(Items listed in a dataset)
◆ ◆ ◆ ◆ ◆ ◆ ◆
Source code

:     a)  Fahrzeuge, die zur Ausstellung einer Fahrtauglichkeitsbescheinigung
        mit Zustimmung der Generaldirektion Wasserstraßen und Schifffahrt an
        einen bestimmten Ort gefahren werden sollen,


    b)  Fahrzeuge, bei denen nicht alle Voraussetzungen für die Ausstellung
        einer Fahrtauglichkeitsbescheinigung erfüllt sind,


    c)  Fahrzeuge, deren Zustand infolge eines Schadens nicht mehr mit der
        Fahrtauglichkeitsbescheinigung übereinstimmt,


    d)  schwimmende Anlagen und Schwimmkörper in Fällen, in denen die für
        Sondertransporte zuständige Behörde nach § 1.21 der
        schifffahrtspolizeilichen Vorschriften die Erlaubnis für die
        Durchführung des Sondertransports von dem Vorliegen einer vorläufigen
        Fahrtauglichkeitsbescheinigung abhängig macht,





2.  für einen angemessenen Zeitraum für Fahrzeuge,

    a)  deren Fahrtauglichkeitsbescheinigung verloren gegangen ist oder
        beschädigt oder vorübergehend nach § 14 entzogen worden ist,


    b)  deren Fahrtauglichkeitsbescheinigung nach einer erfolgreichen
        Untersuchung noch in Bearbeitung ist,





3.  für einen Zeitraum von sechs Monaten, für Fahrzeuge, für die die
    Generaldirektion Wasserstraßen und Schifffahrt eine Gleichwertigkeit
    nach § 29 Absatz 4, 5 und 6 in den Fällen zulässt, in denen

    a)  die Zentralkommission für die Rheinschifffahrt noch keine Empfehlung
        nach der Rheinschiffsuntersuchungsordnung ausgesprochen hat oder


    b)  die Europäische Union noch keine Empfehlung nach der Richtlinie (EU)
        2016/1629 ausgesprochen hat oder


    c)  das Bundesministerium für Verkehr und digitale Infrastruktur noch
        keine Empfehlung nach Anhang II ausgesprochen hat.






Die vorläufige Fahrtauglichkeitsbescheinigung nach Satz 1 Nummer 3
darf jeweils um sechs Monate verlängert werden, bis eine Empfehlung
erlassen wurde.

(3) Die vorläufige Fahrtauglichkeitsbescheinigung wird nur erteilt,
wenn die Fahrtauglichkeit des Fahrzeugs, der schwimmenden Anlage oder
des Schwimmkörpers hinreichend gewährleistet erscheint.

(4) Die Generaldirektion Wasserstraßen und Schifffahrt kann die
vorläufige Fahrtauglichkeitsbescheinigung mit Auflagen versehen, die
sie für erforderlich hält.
◆ ◆ ◆ ◆ ◆ ◆ ◆
Return exactly, and only, the lines above starting at the line that contains "Ausstellung einer Fahrtauglichkeitsbescheinigung" and ending at the line that contains "denen die für".

Solved problem ::
:     a)  Fahrzeuge, die zur Ausstellung einer Fahrtauglichkeitsbescheinigung
        mit Zustimmung der Generaldirektion Wasserstraßen und Schifffahrt an
        einen bestimmten Ort gefahren werden sollen,


    b)  Fahrzeuge, bei denen nicht alle Voraussetzungen für die Ausstellung
        einer Fahrtauglichkeitsbescheinigung erfüllt sind,


    c)  Fahrzeuge, deren Zustand infolge eines Schadens nicht mehr mit der
        Fahrtauglichkeitsbescheinigung übereinstimmt,


    d)  schwimmende Anlagen und Schwimmkörper in Fällen, in denen die für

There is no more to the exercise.